• **Exercise material**:

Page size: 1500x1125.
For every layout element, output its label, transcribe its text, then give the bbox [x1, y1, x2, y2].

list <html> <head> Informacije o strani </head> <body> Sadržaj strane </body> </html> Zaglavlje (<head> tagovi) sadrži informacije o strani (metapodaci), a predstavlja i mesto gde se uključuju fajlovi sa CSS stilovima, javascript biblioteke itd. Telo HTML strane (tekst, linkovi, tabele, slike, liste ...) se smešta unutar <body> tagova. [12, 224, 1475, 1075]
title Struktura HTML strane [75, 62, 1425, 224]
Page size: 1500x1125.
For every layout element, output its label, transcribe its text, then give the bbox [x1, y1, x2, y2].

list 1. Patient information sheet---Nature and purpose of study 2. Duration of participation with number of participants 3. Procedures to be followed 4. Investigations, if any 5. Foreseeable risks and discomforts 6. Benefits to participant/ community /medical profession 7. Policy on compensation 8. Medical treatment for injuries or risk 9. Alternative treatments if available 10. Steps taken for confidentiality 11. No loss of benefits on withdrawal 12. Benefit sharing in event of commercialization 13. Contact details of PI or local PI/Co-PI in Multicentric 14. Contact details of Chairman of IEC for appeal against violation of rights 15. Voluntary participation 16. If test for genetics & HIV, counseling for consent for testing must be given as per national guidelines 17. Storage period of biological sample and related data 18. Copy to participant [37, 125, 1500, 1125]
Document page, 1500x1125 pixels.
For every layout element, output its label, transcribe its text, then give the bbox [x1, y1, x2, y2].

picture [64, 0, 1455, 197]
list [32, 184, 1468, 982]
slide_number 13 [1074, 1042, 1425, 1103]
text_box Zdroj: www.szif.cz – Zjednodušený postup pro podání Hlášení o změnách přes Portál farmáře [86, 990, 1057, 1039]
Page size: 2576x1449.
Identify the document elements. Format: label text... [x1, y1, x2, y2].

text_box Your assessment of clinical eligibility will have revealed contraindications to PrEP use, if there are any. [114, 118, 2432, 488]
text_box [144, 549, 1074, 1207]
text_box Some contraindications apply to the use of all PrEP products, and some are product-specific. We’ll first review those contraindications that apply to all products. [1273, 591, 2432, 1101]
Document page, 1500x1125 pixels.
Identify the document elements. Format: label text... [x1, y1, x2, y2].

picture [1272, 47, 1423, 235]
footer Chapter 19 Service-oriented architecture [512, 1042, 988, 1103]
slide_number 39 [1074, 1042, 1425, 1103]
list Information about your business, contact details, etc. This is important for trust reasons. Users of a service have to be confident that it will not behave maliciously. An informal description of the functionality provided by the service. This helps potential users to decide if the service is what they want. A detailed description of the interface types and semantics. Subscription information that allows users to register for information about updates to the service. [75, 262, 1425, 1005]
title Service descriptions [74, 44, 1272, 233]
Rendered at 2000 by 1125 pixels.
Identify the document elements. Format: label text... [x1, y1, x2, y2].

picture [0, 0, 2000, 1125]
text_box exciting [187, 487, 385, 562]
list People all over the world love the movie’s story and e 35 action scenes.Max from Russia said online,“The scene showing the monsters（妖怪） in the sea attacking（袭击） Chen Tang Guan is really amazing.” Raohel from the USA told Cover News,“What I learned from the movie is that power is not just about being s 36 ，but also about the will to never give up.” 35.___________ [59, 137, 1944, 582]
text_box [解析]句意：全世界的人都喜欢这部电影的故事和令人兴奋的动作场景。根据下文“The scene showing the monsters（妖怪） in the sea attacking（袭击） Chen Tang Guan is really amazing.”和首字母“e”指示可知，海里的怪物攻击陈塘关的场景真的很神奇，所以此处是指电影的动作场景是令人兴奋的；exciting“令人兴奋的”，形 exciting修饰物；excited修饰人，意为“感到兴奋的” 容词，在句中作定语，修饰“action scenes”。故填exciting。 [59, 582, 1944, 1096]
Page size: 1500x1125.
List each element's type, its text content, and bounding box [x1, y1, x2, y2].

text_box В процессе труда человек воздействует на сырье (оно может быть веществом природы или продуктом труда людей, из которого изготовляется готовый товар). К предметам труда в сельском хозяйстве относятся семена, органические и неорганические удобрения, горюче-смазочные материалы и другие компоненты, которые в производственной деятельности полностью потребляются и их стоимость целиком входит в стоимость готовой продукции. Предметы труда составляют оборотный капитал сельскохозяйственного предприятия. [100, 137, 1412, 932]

• **Aim of the task**: The data above needs retyping. Reproduce each line exactly.

• **Reply to the exercise**:
Page size: 1500x1125.
For every layout element, output its label, transcribe its text, then give the bbox [x1, y1, x2, y2].

list <html> <head> Informacije o strani </head> <body> Sadržaj strane </body> </html> Zaglavlje (<head> tagovi) sadrži informacije o strani (metapodaci), a predstavlja i mesto gde se uključuju fajlovi sa CSS stilovima, javascript biblioteke itd. Telo HTML strane (tekst, linkovi, tabele, slike, liste ...) se smešta unutar <body> tagova. [12, 224, 1475, 1075]
title Struktura HTML strane [75, 62, 1425, 224]
Page size: 1500x1125.
For every layout element, output its label, transcribe its text, then give the bbox [x1, y1, x2, y2].

list 1. Patient information sheet---Nature and purpose of study 2. Duration of participation with number of participants 3. Procedures to be followed 4. Investigations, if any 5. Foreseeable risks and discomforts 6. Benefits to participant/ community /medical profession 7. Policy on compensation 8. Medical treatment for injuries or risk 9. Alternative treatments if available 10. Steps taken for confidentiality 11. No loss of benefits on withdrawal 12. Benefit sharing in event of commercialization 13. Contact details of PI or local PI/Co-PI in Multicentric 14. Contact details of Chairman of IEC for appeal against violation of rights 15. Voluntary participation 16. If test for genetics & HIV, counseling for consent for testing must be given as per national guidelines 17. Storage period of biological sample and related data 18. Copy to participant [37, 125, 1500, 1125]
Document page, 1500x1125 pixels.
For every layout element, output its label, transcribe its text, then give the bbox [x1, y1, x2, y2].

picture [64, 0, 1455, 197]
list [32, 184, 1468, 982]
slide_number 13 [1074, 1042, 1425, 1103]
text_box Zdroj: www.szif.cz – Zjednodušený postup pro podání Hlášení o změnách přes Portál farmáře [86, 990, 1057, 1039]
Page size: 2576x1449.
Identify the document elements. Format: label text... [x1, y1, x2, y2].

text_box Your assessment of clinical eligibility will have revealed contraindications to PrEP use, if there are any. [114, 118, 2432, 488]
text_box [144, 549, 1074, 1207]
text_box Some contraindications apply to the use of all PrEP products, and some are product-specific. We’ll first review those contraindications that apply to all products. [1273, 591, 2432, 1101]
Document page, 1500x1125 pixels.
Identify the document elements. Format: label text... [x1, y1, x2, y2].

picture [1272, 47, 1423, 235]
footer Chapter 19 Service-oriented architecture [512, 1042, 988, 1103]
slide_number 39 [1074, 1042, 1425, 1103]
list Information about your business, contact details, etc. This is important for trust reasons. Users of a service have to be confident that it will not behave maliciously. An informal description of the functionality provided by the service. This helps potential users to decide if the service is what they want. A detailed description of the interface types and semantics. Subscription information that allows users to register for information about updates to the service. [75, 262, 1425, 1005]
title Service descriptions [74, 44, 1272, 233]
Rendered at 2000 by 1125 pixels.
Identify the document elements. Format: label text... [x1, y1, x2, y2].

picture [0, 0, 2000, 1125]
text_box exciting [187, 487, 385, 562]
list People all over the world love the movie’s story and e 35 action scenes.Max from Russia said online,“The scene showing the monsters（妖怪） in the sea attacking（袭击） Chen Tang Guan is really amazing.” Raohel from the USA told Cover News,“What I learned from the movie is that power is not just about being s 36 ，but also about the will to never give up.” 35.___________ [59, 137, 1944, 582]
text_box [解析]句意：全世界的人都喜欢这部电影的故事和令人兴奋的动作场景。根据下文“The scene showing the monsters（妖怪） in the sea attacking（袭击） Chen Tang Guan is really amazing.”和首字母“e”指示可知，海里的怪物攻击陈塘关的场景真的很神奇，所以此处是指电影的动作场景是令人兴奋的；exciting“令人兴奋的”，形 exciting修饰物；excited修饰人，意为“感到兴奋的” 容词，在句中作定语，修饰“action scenes”。故填exciting。 [59, 582, 1944, 1096]
Page size: 1500x1125.
List each element's type, its text content, and bounding box [x1, y1, x2, y2].

text_box В процессе труда человек воздействует на сырье (оно может быть веществом природы или продуктом труда людей, из которого изготовляется готовый товар). К предметам труда в сельском хозяйстве относятся семена, органические и неорганические удобрения, горюче-смазочные материалы и другие компоненты, которые в производственной деятельности полностью потребляются и их стоимость целиком входит в стоимость готовой продукции. Предметы труда составляют оборотный капитал сельскохозяйственного предприятия. [100, 137, 1412, 932]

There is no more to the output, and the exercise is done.